At the individual level, behavioral and lifestyle interventions did show a positive impact on weight loss. Nevertheless, the change was modest in some studies, and sufficient follow-up to assess maintenance of weight loss and long-term clinical outcomes is lacking. On the other hand, weight loss surgery is showing remarkable results. However, there is a need for national registries to monitor long-term outcomes.

The lack of social support and community misconceptions around weight and obesity represent additional barriers. The utilization of social media platforms to spread health information and encourage a healthy lifestyle is one of the promising solutions. Further efforts are needed to ensure the reliability of the content and sustainability of organized mass media campaigns.

When it comes tointerventions at the public policy scale, taxation appears to have the most robust and direct impact on behavior change. School-based interventions, while important, had not shown to have a significant impact on weight loss in Qatar. It is essential, however, to evaluate the implemented program and understand the reasons behind its results. This also raises the demand for standardized intervention strategies and validated evaluation approaches so that the rest of the GCC states can learn from each other’s experiences.

Conclusions

The economic prosperity in the Arab GCC states over the past four decades came with a high price tag.
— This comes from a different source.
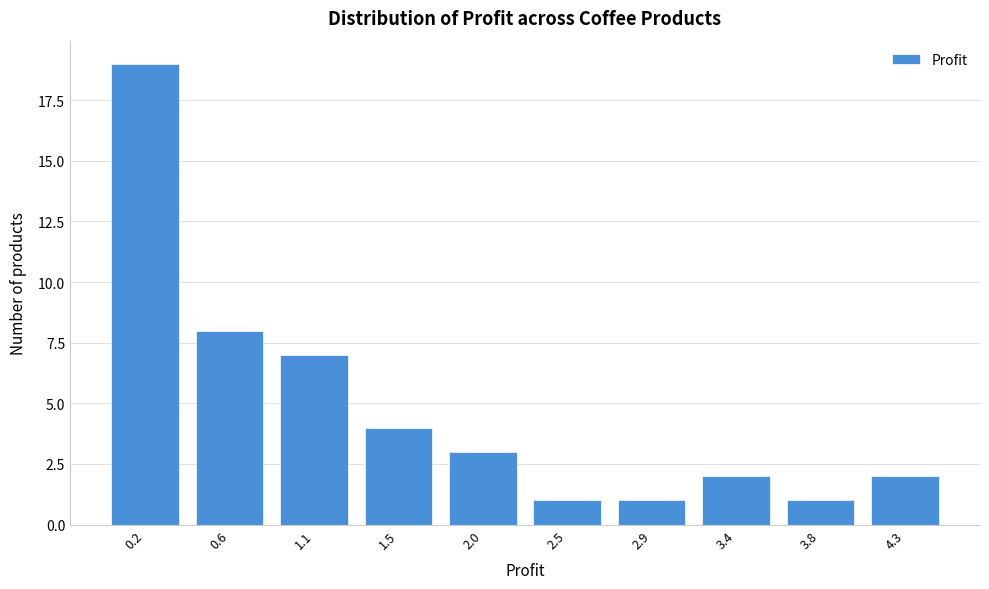

Reading left to right, transcribe all the data shown in this chart.

19	8	7	4	3	1	1	2	1	2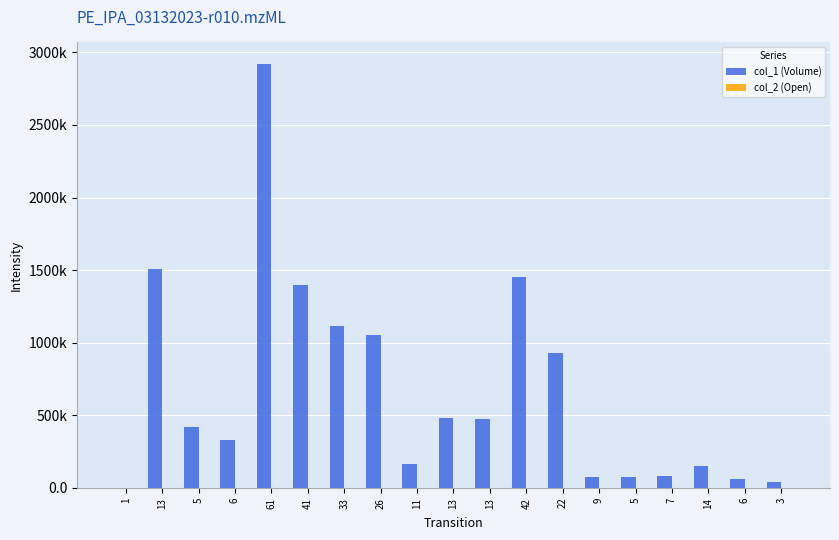

Which label corresponds to the smallest value in the chart?

1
The overweight and obesity rates in the GCC region are one of the highest in the world. Obesity is a complex medical and public health problem. Comprehensive and high-quality studies addressing factors associated with obesity in the GCC region are lacking. Based on the published work reviewed, most of the risk factors leading to obesity and its associated cardiovascular diseases are mostly similar to the rest of the world. Nonetheless, unique sociodemographic and environmental factors deserve special attention. While some successful strategies to prevent and control obesity have been reported worldwide, interventions in the Arab GCC countries are limited. The burden of NCDs is snowballing. Despite the growing awareness among the decision-makers in the GCC region about the economic and health impacts of obesity and cardiovascular diseases, there is a long way ahead to tackle this public health and national security crisis. Standardized methods are needed to better understand the sociodemographic and behavioral contributors to overweight and obesity, especially among children and adolescents. There is an urgent need for intersectoral, multifaceted, and culturally tailored intervention strategies. Finally, robust program evaluation methods should be applied to ensure that interventions are effective and sustainable, and to highlight areas for improvement.